Easily identifiable by their dress, pachucho youth in Los Angeles were the victims of racial profiling during the Zoot Suit Riots of 1943, when servicemen attacked and stripped them of their suits.
Pachuco Trait #2: Caló
Pachuchos not only dressed distinctly, they also spoke that way. They used a slang of Mexican Spanish that is called Caló.
A combination of Spanish gypsy dialect, indigenous languages, and aspects of Spanglish, Caló (sometimes called “pachuquismo”) appears to have arisen in the El Paso-Juárez area, the border region that saw the birth of the pachucho in the 1920s and 1930s.
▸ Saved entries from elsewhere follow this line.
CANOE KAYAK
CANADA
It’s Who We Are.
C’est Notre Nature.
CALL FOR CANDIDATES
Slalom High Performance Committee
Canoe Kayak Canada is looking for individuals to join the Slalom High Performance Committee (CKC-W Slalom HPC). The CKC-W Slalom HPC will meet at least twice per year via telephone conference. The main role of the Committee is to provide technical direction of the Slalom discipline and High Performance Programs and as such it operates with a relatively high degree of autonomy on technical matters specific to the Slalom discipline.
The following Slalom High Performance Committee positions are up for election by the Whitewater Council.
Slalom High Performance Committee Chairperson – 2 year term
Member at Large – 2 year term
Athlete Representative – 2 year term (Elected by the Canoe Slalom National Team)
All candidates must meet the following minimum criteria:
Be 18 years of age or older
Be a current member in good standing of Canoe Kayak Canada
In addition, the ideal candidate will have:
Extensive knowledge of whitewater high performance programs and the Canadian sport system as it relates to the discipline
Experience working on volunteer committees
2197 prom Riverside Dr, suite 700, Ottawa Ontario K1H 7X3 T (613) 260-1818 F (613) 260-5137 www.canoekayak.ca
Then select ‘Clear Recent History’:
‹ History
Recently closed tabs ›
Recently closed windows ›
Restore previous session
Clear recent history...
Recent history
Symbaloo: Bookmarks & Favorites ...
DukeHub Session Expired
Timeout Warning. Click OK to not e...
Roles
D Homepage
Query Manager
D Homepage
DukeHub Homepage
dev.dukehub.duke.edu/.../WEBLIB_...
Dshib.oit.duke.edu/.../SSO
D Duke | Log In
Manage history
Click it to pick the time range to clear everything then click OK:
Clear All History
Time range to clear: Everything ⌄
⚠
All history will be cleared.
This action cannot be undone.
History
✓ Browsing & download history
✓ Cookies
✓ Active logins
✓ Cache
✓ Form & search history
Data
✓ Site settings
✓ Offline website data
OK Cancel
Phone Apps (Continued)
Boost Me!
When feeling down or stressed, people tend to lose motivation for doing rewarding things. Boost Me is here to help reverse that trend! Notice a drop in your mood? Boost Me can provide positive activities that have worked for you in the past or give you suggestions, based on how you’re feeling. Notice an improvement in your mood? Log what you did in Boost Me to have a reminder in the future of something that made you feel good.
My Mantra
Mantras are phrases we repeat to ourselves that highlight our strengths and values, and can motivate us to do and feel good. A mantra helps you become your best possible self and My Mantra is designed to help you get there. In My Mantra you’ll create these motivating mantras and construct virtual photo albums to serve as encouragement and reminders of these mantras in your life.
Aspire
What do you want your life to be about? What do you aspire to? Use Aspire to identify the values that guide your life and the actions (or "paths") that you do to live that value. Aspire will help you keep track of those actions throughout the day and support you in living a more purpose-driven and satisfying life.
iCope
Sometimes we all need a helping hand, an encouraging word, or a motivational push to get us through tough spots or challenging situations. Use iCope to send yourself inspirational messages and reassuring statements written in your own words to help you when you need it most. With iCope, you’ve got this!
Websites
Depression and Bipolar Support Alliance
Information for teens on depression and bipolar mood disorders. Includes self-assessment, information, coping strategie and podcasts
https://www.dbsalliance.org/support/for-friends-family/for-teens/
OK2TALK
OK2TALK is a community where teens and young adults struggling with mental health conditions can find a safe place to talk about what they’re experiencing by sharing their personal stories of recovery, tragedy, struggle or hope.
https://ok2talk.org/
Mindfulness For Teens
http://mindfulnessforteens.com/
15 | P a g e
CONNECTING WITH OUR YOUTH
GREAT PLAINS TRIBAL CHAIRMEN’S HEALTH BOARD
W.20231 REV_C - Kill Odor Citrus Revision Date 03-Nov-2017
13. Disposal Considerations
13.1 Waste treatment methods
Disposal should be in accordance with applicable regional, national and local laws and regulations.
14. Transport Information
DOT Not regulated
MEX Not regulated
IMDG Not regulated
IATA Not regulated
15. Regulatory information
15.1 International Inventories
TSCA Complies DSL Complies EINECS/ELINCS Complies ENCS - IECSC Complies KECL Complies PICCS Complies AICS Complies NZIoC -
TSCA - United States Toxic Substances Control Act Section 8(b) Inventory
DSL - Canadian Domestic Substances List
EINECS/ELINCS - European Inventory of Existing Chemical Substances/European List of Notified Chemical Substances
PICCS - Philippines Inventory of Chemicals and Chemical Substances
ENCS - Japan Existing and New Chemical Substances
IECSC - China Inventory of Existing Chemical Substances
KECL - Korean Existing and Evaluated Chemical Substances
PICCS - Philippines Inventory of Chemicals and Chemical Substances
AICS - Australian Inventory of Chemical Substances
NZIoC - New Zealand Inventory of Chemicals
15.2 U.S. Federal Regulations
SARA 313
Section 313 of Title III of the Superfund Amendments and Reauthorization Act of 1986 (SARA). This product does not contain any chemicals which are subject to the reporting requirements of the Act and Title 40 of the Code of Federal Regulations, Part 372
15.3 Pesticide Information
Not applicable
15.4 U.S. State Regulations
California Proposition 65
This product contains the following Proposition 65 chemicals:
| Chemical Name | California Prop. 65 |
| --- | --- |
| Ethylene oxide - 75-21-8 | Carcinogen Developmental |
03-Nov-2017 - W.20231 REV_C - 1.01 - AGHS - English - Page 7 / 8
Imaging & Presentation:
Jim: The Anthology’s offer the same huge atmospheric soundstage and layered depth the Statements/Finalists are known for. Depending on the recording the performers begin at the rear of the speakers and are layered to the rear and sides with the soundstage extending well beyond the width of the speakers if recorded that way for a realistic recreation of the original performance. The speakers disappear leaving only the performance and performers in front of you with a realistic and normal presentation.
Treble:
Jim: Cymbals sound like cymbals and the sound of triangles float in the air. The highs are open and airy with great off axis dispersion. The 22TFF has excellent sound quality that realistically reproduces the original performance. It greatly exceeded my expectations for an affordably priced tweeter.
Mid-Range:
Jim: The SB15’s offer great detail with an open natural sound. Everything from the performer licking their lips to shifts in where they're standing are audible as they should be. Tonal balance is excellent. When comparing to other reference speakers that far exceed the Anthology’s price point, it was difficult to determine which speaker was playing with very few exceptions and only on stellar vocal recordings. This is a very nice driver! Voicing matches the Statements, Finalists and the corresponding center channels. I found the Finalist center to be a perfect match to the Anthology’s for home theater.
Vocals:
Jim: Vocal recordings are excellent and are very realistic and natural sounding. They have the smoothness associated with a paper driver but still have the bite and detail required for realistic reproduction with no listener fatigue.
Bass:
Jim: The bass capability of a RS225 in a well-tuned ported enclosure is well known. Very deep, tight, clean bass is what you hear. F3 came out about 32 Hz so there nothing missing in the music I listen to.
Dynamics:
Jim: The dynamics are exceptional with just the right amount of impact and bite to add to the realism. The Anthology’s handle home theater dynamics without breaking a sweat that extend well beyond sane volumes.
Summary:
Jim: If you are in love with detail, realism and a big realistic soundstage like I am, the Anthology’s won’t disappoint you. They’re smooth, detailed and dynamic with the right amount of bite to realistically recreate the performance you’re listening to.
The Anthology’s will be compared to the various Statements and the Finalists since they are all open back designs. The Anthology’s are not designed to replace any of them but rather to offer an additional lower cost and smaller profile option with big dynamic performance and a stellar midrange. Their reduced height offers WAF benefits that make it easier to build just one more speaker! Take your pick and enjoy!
Due to its association with the pachucho gangs, the slang was associated with rebellion and counterculture.
Like Chicanos today who are able to switch fluidly between Spanish and English, pachucos were able to codeswitch – use English, standard Spanish, and Caló at appropriate times.
There are pachucho words and phrases that Chicanos still use today. For example: “órale,” “vato,” “carnal,” and “ese.” Even “pendejo” y “pinche” come from Caló.
Pachuco Trait #3: Attitude
Perhaps the most defining characteristic of a pachucho was their attitude. As Mexican Americans, they were discriminated against in many of the same ways other minorities were. As teenagers, they were underestimated and didn’t have complete control over their lives.
Dressing and speaking as pachuchos gave these young people a unique identity and allowed them to feel part of a group, much like the many teenage subcultures that have come after them.
While there were pachucho gangs who were involved in criminal activity, many pachuchos simply dressed in what they saw as a fashionable clothes. As teenagers, it didn’t hurt that their style ruffled feathers with the older generations.
Pachucho culture, as a defining moment in the Chicano movement, continues to be relevant today.